A landscape with wildlife, or wildlife in a landscape? Either or I guess.
Many years ago I drove into this section of Crex Meadows Wildlife Area
(in the far northwest corner of Wisconsin), because I
spotted some Sandhill Cranes flying around above some fields.
When I got there, I forgot completely about the cranes, as I became
enchanted with the ethereal qualities of the grasses and other plants.
Came for the wildlife, stayed for the land. Sometimes good fortune
shines on us, and three cranes landed in the perfect location for a
“combo” image. Since the 1970s, one of my favorite types of nature
photos have been, landscapes with animals in them.
King or queen of the marsh?
You really don’t see Great Egrets high up in trees that often, but
when I have in the past, I always made pictures. I would have liked
some weak, blue skies in the background, and the branches near the end
of the bird’s bill would be missing if I had a choice, but nature
photography is the domain of the opportunist, so I made the most of
I used my Nikon 500mm lens, resting on a pillow on the open window
area of my car. My shutter speed was 1/250th sec. and that is marginal
(no VR) so an F stop of f/11 was all I could muster. I would have
loved to have shot at f/22 and gotten those leaves in full sharpness.
This image is average and is only acceptable because those leaves are
behind the bird.
Keep your nose to the ground.
I caught this male Red Fox slinking around the edge of a harbor as
he was hunting. He did manage to catch a ground squirrel,
although, he unfortunately was a great deal always from me when that happened.

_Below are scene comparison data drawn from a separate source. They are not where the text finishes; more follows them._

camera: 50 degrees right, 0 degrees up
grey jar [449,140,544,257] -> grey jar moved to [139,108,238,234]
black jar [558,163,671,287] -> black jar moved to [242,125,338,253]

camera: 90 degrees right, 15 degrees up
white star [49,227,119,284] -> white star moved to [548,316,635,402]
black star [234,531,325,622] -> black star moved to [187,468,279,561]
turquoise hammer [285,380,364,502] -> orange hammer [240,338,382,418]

We always take what we get when we photograph wildlife but really,
almost everything they do is photographable.
I always photographed anything that might make an interesting picture, and that
certainly includes both wildflowers and domestic/cultivated types.
Tulips are not my favorite flowers, but they can make great pictures.

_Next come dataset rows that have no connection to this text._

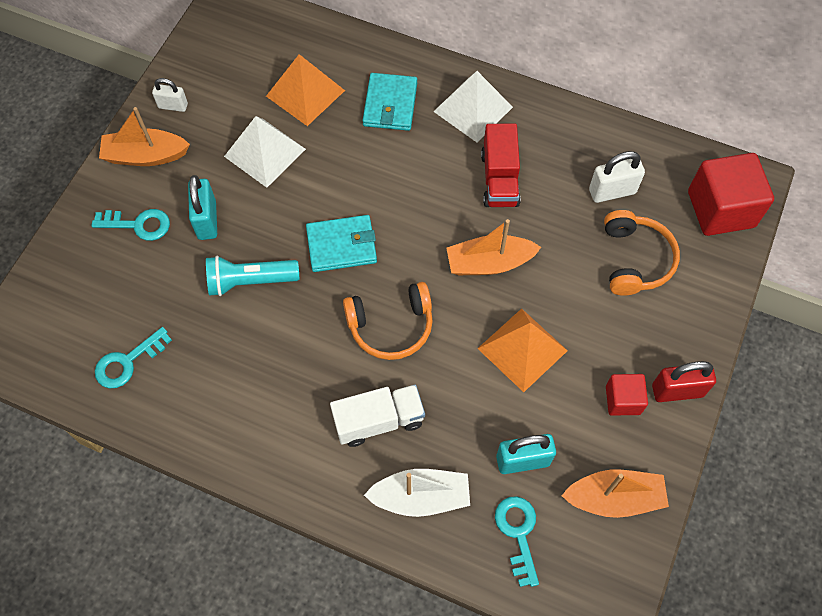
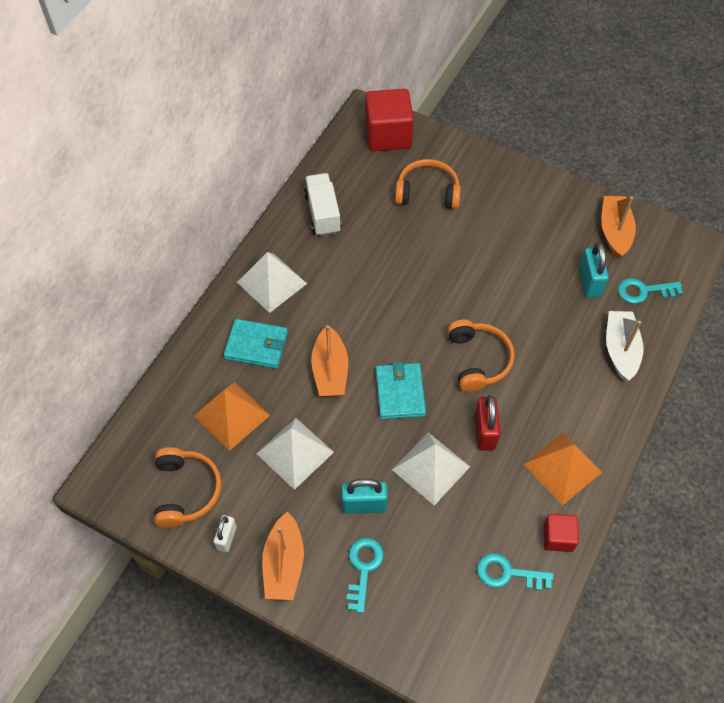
camera: 85 degrees left, 5 degrees down
turquoise key [95,327,172,388] -> turquoise key turned 135 degrees clockwise [477,553,554,590]
turquoise flashlight [206,256,299,296] -> white pyramid [392,433,470,505]
white truck [330,385,425,447] -> white truck moved to [304,173,342,236]
orange boat [446,219,541,275] -> orange boat moved to [311,325,348,396]
orange pyramid [477,309,568,392] -> orange pyramid moved to [524,433,602,505]
red truck [481,124,521,207] -> none
white padlock [589,151,645,203] -> none
red cube [606,374,648,416] -> red cube moved to [544,514,579,552]
red padlock [652,361,716,402] -> red padlock moved to [475,395,500,451]
none -> orange headphones [154,447,221,528]

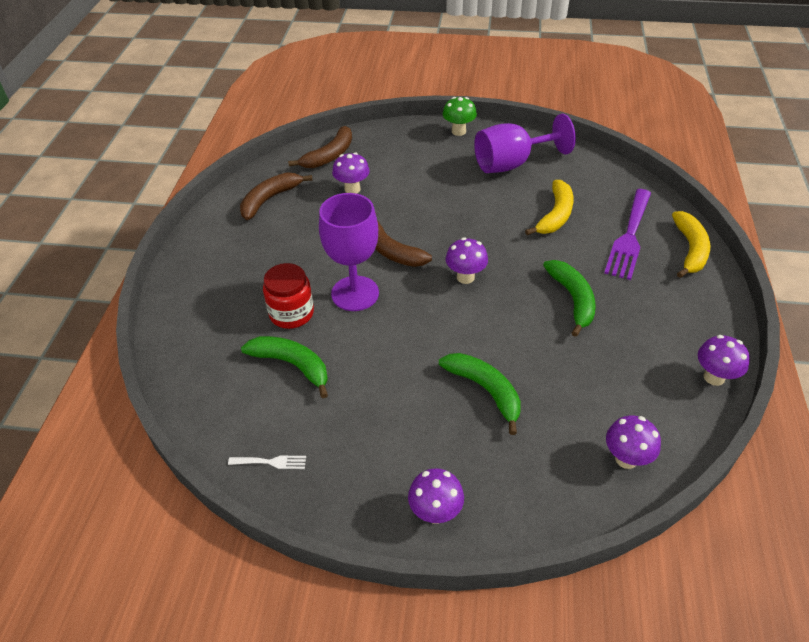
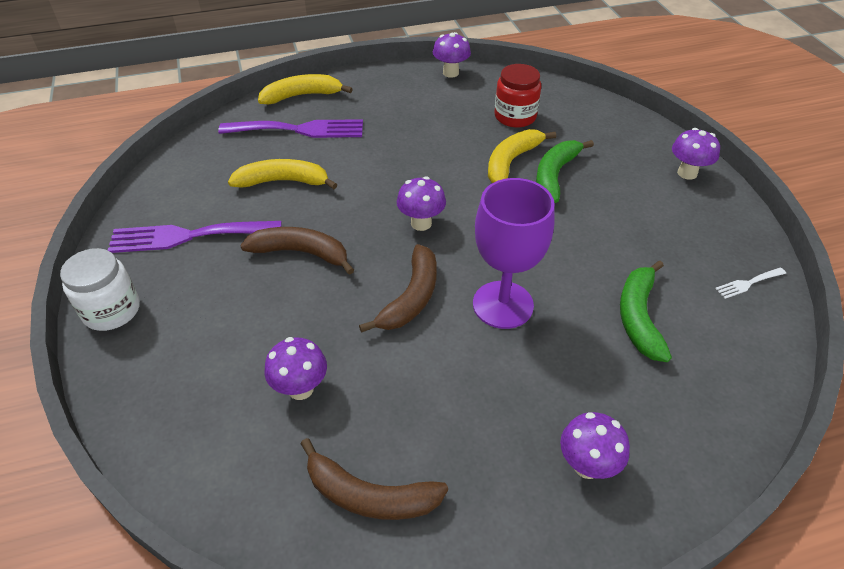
camera: 115 degrees left, 0 degrees up
white fork [228,455,306,469] -> white fork turned 90 degrees counterclockwise [715,268,786,299]
red jar [263,263,314,329] -> red jar moved to [494,64,541,128]
brown banana [288,126,352,168] -> brown banana moved to [240,227,354,275]
green mushroom [443,97,477,136] -> white jar [60,248,140,331]
purple goblet [474,114,576,173] -> purple fork [108,221,282,253]
green banana [543,260,596,337] -> none
purple mushroom [606,416,661,469] -> purple mushroom moved to [560,412,630,479]
none -> yellow banana [488,129,556,183]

I used my 300mm macro lens for this image because I wanted a plain
uncomplicated (and shadowed) background. I did however, remove some background debris in the editing process. This picture fits the definition of “pop”!!
Many years ago, I was out in search of spring birds to photograph, and
decided to create an abstract view of the bark and some lichens on a nearby tree. I had my 500mm f4 with me and used that. I have made countless landscapes and many “macro type” images included abstracts, with that workhorse wildlife lens. I rarely gave up on an image because I did not feel I had the right lens with me.
I have never even reviewed this image on my computer since it was made
in June of 2009. While I was converting into jpg yesterday, I noticed
that there is actually a nail protruding in the upper third of the
photo. I am not sure whether I did not notice this when I made the
image, or I actually made the picture because of it. Either way, there
is always an image waiting for us to make.